Tuesday, June 13, 2017

Dancing The Right Away

The history of dance is littered with tragically unhip steps like the funky chicken, the macarena, or the Gagnam Style invisible horse-ride.  On June 12, 2017, in its Sandoz v. Amgen decision interpreting the Biologics Price Competition and Innovation Act ("BPCIA"), the United States Supreme Court made another set of moves, commonly known as the "patent dance", equally unnecessary.  According to research biologic drug company Amgen, the BPCIA entitled Amgen to an injunction ordering generic biosimilar drug company Sandoz to turn over to Amgen the marketing application it had filed with the FDA.  The Court framed the question as follows:
Is an Applicant [generic biosimilar company] required by 42 U.S.C. § 262(l)(2)(A) to provide the Sponsor [reference biologic drug company] with a copy of its biologics license application and related manufacturing information, which the statute says the Applicant "shall provide," and, where an Applicant fails to provide that required information, is the Sponsor's sole recourse to commence a declaratory-judgment action under 42 U.S.C. § 262(l)(9)(C) and/or a patent-infringement action under 35 U.S.C. § 271(e)(2)(C)(ii)?
The Court's answer was unanimous:
If a subsection (k) applicant fails to provide the application and information required under paragraph (2)(A), the reference product sponsor, but not the subsection (k) applicant, may bring an action under section 2201 of Title 28, for a declaration of infringement, validity, or enforceability of any patent that claims the biological product or a use of the biological product.
Under this rule, a reference biologic drug company whose FDA-licensed biologic drug entered the market first may seek declaratory judgment for infringement of its patent(s) by any would-be competitor generic biosimilar company failing to provide "its biologics license application and related manufacturing information", but may not seek federal injunctive relief to obtain that application and related information.  Nevertheless, opting out of the patent dance does narrow the options available to a generic biologics company, largely letting the research biologic company decide when and how to initiate litigation.

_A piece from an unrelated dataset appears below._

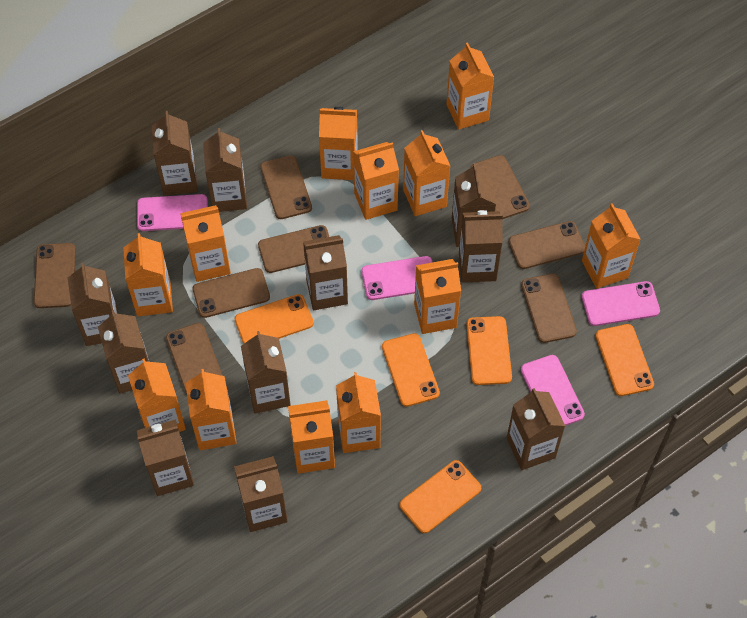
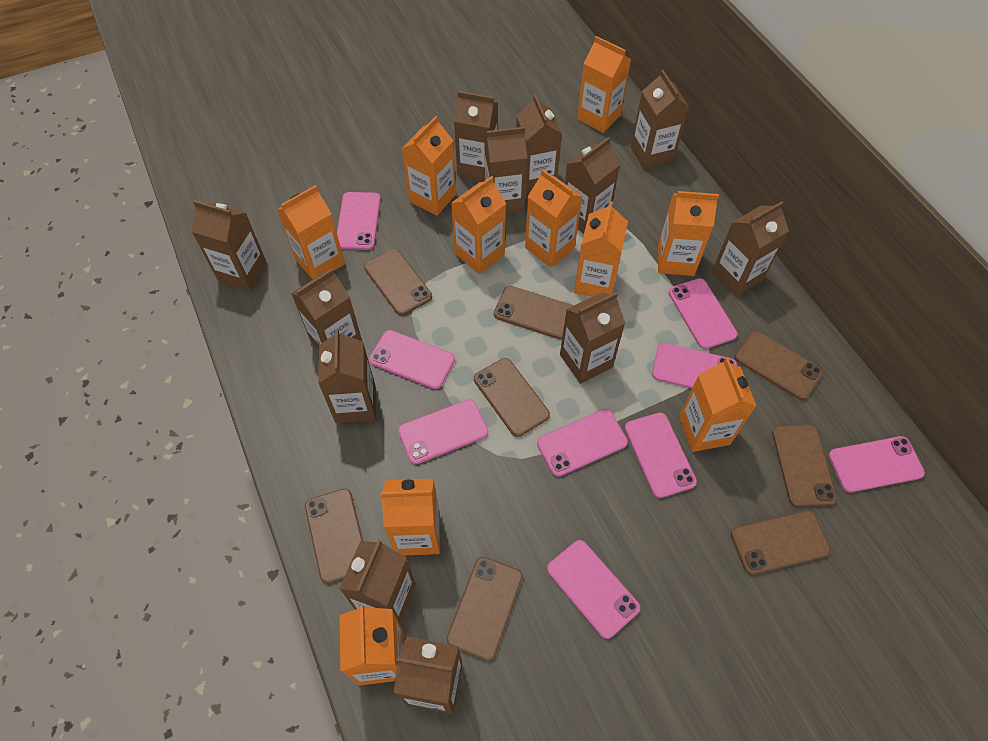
brown carton: [68,263,118,346] [98,310,149,394] [137,419,194,496] [152,111,198,196] [203,128,247,212] [234,456,288,532] [241,331,291,413] [303,235,348,310] [452,163,496,247] [459,210,503,283] [507,388,565,470] = 11 -> [191,200,267,291] [291,268,362,350] [318,329,376,423] [339,540,416,624] [394,636,462,714] [454,91,498,181] [484,127,527,213] [516,94,562,194] [560,292,625,384] [565,137,620,234] [631,70,689,169] [712,201,789,297] = 12
orange carton: [123,233,173,316] [128,358,186,432] [180,205,231,282] [186,369,237,450] [288,400,335,474] [319,107,358,180] [336,372,381,453] [353,142,399,220] [403,130,450,216] [414,259,461,334] [446,42,494,129] [582,203,641,289] = 12 -> [277,185,345,280] [340,605,404,686] [381,479,440,555] [402,116,456,216] [451,176,506,274] [525,169,583,267] [574,201,628,297] [577,36,631,133] [658,191,719,276] [679,357,756,452] = 10
orange phone: [234,294,314,344] [382,333,440,407] [400,460,481,533] [466,316,512,385] [595,324,654,396] = 5 -> none = 0
pink phone: [137,194,208,231] [362,256,432,300] [521,355,585,426] [582,281,660,326] = 4 -> [337,192,381,250] [369,330,455,389] [398,399,488,464] [537,409,628,477] [547,540,640,639] [625,413,697,498] [652,343,737,388] [669,278,737,349] [828,436,925,492] = 9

The Court also addressed two other important issues.  It left undecided questions about whether Amgen might be able to obtain injunctive relief under California state unfair competition law, though such availability might be federally preĆ«mpted.  However, contrary to Amgen's assertion that a generic biosimilar company must provide notice to a relevant research biologics company only after its product has been licensed by the FDA, the Court instead decided that "[a biosimilar drug] applicant may provide notice either before or after receiving FDA approval", suggesting that biosimilar drugs could reach market earlier than six months after licensure.

Perhaps the most important result of the Sandoz v. Amgen decision is clarification about the patent dance.  Just as the whip and nae-nae is decidedly optional, so too, the Supremes have decided, is the patent dance.